Why a truncation guard?#
A previous outage was caused by deploying a truncated config file (incomplete SCP transfer). The playbook now rejects any site file smaller than 100 bytes — a legitimate Caddy config is never that small.
Trade-offs#
| Decision | Benefit | Cost |
|---|---|---|
| Full sync (not diff-based) | Zero drift guarantee | ~25s per run even for tiny changes |
| Webhook on all pushes to main | Simple setup | Triggers on non-Caddy changes too (playbook handles gracefully) |
| Rollback on ANY validation failure | Protects both nodes | Could rollback one node unnecessarily if only the other has issues |
| No approval gate | Instant deploys | Bad config deploys immediately (mitigated by validation + rollback) |
What I Learned#
Ansible self-referencing variables are a trap. Defining dry_run: "{{ dry_run | default(false) }}" in a vars: block causes an infinite template recursion when the variable isn’t passed. The fix: remove the definition entirely and inline | default(false) at every usage point. I hit this twice in the same playbook (first commit_sha, then dry_run).

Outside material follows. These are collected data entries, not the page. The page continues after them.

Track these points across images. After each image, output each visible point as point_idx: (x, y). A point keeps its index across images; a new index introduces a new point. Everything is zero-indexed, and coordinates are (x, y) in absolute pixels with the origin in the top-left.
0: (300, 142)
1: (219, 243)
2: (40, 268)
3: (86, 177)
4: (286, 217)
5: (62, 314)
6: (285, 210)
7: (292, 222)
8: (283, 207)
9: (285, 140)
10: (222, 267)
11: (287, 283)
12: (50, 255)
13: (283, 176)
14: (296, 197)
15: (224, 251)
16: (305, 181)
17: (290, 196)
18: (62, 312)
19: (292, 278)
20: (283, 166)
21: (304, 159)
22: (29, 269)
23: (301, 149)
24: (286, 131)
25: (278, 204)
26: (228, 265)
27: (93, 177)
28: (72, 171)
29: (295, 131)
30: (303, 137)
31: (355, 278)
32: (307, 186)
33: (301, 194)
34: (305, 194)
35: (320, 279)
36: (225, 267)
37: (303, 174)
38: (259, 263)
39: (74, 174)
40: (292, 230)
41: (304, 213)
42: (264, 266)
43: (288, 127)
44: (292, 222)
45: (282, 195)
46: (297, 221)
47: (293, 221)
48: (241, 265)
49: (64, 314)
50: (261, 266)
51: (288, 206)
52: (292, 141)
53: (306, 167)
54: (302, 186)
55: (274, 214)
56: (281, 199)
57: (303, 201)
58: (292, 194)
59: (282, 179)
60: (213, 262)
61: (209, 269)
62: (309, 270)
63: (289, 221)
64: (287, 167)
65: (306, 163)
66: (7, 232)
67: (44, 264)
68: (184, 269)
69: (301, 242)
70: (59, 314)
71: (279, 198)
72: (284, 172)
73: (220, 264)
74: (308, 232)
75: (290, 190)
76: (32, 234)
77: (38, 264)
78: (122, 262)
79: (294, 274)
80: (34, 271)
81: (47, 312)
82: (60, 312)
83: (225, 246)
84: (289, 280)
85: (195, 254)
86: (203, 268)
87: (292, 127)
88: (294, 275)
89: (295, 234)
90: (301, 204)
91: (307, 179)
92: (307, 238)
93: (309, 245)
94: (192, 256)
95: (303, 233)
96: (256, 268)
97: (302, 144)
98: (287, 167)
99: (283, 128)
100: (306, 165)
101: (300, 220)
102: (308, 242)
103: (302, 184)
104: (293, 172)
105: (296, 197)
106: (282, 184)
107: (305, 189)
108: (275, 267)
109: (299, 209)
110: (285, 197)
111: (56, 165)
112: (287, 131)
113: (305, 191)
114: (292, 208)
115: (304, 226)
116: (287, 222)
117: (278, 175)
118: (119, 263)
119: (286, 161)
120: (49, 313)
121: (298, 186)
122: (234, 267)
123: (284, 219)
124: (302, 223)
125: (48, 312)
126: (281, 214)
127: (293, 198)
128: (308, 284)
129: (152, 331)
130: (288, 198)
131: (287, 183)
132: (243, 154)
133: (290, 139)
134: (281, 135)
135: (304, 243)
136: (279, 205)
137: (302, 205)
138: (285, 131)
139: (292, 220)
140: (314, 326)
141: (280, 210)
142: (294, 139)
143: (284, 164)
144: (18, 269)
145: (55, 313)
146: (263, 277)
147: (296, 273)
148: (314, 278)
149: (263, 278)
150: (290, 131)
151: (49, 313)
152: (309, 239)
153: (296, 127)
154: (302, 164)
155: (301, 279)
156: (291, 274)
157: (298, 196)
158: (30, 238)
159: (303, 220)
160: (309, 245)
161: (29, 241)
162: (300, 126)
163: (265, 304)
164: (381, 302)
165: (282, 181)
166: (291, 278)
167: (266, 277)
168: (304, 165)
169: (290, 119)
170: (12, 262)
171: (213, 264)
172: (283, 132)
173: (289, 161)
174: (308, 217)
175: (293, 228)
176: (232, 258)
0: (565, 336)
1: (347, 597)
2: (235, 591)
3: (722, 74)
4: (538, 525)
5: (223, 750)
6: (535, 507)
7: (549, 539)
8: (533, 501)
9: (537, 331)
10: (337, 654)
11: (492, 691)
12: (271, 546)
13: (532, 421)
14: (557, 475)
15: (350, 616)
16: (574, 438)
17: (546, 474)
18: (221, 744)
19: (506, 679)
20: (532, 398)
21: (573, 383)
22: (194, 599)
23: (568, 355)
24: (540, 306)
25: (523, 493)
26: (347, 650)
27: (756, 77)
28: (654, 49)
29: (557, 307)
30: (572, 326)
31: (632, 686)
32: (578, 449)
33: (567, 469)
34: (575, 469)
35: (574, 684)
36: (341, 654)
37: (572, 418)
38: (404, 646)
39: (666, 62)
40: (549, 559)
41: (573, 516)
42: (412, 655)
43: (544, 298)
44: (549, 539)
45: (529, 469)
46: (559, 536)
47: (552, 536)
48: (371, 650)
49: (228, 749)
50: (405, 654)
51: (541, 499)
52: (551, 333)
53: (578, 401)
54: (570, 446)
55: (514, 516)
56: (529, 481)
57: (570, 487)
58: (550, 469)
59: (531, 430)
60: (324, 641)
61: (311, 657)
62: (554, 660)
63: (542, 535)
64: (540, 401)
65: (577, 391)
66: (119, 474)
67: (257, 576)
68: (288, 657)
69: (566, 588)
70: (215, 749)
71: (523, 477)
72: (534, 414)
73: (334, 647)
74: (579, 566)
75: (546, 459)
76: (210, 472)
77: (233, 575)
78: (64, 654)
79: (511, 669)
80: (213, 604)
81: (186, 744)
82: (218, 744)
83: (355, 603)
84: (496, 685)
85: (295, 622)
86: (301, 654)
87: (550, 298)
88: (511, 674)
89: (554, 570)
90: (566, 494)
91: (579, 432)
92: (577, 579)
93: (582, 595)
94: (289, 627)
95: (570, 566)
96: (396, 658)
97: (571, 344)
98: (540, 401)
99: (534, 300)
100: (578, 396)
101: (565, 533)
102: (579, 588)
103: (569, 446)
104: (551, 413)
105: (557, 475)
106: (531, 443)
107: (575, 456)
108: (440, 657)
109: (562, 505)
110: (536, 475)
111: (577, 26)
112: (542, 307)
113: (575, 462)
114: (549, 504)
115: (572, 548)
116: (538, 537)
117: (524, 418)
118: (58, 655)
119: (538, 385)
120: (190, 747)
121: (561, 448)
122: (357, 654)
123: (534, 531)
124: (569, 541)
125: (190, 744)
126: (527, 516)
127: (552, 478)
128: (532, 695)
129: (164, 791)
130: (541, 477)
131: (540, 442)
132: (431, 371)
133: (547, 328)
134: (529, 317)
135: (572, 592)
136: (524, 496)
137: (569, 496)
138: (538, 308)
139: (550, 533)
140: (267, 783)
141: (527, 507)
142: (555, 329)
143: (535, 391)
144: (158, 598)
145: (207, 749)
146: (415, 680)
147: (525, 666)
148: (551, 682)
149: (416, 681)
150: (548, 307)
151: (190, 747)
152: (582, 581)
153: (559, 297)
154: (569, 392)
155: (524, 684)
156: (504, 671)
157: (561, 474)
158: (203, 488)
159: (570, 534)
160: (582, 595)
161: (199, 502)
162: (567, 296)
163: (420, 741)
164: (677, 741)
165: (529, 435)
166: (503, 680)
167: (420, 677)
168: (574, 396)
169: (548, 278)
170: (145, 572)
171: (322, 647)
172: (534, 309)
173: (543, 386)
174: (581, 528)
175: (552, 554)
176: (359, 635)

Semaphore webhook endpoints use random aliases, not numeric IDs. The integration API creates an integration with a numeric ID, but the webhook receiver endpoint requires a separate alias object (/api/integrations/<random_string>). Without creating the alias, webhook deliveries return “no rows in result set.”
Cloudflare Tunnel public hostnames vs DNS records are different things. Adding a regular DNS A record for a service behind a tunnel doesn’t work — it resolves to your WAN IP, which has no port forwarding. The service must be added as a “Public Hostname” in the Cloudflare Zero Trust tunnel configuration, which routes through the tunnel’s encrypted connection.
Results#
- Before: Manual SCP to two nodes, prone to forgetting one. Multiple outages from config drift.
- After: Push to Git, both nodes update in ~25 seconds with validation and rollback safety.
- Pipeline verified: Two consecutive successful runs deploying real config changes through the full webhook chain.